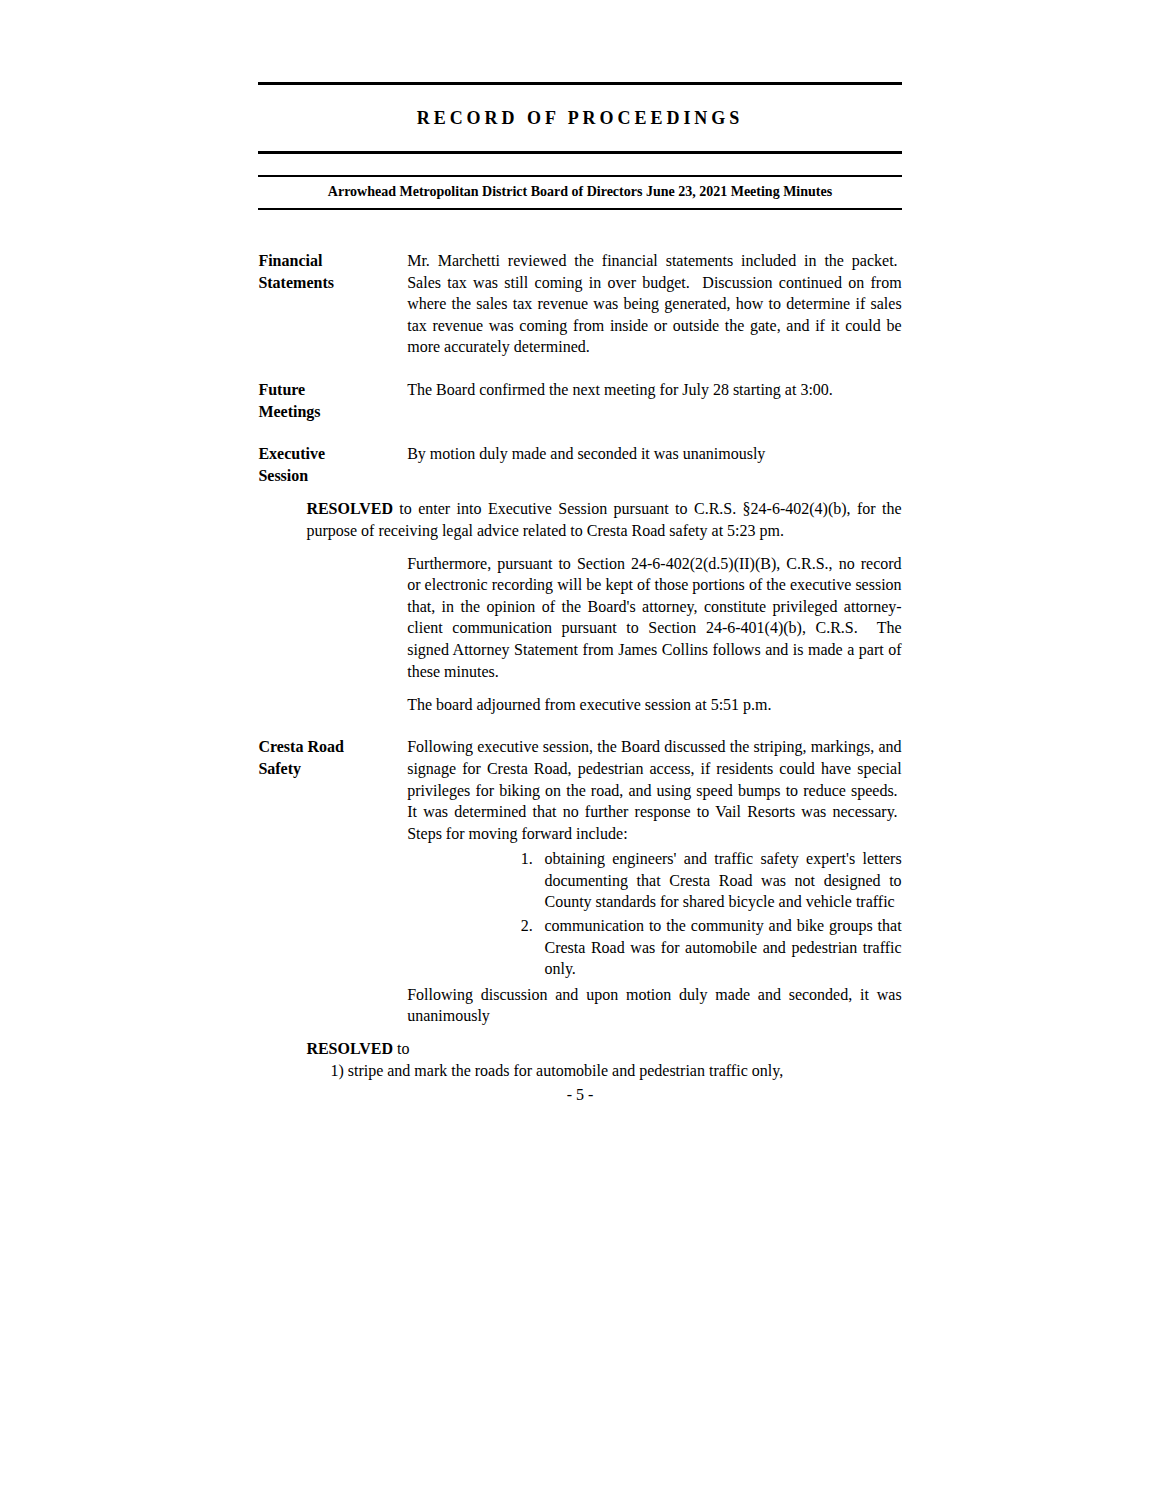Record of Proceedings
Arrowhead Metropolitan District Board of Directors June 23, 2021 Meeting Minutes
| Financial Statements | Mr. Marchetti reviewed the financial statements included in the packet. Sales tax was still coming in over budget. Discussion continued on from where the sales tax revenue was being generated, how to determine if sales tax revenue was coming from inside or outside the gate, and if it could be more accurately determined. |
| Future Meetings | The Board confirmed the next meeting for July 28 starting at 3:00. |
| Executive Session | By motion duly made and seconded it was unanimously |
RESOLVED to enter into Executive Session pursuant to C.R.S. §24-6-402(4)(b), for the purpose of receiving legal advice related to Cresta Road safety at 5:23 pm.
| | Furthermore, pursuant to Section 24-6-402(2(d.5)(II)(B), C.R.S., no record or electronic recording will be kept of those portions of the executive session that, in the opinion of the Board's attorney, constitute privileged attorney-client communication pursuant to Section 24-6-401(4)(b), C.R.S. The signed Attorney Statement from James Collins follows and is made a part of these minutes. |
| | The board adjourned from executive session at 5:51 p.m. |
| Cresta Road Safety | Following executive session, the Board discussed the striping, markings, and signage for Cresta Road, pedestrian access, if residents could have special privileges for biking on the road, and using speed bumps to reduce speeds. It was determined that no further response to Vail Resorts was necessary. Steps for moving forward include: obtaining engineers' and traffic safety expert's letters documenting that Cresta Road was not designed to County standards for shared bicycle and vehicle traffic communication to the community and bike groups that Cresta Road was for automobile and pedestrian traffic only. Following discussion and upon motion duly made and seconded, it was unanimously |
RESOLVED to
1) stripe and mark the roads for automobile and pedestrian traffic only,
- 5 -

◇ ◇ ◇ ◇

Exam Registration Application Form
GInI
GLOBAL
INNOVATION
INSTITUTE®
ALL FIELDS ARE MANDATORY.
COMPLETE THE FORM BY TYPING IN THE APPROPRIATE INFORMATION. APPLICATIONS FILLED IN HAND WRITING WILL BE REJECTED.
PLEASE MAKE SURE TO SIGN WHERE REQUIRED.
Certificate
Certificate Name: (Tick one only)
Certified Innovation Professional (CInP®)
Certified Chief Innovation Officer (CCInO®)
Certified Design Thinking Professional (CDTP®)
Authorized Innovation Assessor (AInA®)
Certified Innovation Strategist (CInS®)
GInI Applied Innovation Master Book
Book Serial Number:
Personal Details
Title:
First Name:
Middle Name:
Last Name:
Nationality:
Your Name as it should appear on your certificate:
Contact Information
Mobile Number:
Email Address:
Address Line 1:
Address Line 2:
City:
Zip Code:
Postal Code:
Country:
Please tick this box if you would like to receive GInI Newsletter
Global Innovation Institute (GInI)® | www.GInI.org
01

◇ ◇ ◇ ◇

About this task
Reproduce, character for character, only the lines of the preceding data that start at the line with "accurately determined. |" and end at the line with "5:51 p.m. |", both included.

Output below
| Financial Statements | Mr. Marchetti reviewed the financial statements included in the packet. Sales tax was still coming in over budget. Discussion continued on from where the sales tax revenue was being generated, how to determine if sales tax revenue was coming from inside or outside the gate, and if it could be more accurately determined. |
| Future Meetings | The Board confirmed the next meeting for July 28 starting at 3:00. |
| Executive Session | By motion duly made and seconded it was unanimously |
RESOLVED to enter into Executive Session pursuant to C.R.S. §24-6-402(4)(b), for the purpose of receiving legal advice related to Cresta Road safety at 5:23 pm.
| | Furthermore, pursuant to Section 24-6-402(2(d.5)(II)(B), C.R.S., no record or electronic recording will be kept of those portions of the executive session that, in the opinion of the Board's attorney, constitute privileged attorney-client communication pursuant to Section 24-6-401(4)(b), C.R.S. The signed Attorney Statement from James Collins follows and is made a part of these minutes. |
| | The board adjourned from executive session at 5:51 p.m. |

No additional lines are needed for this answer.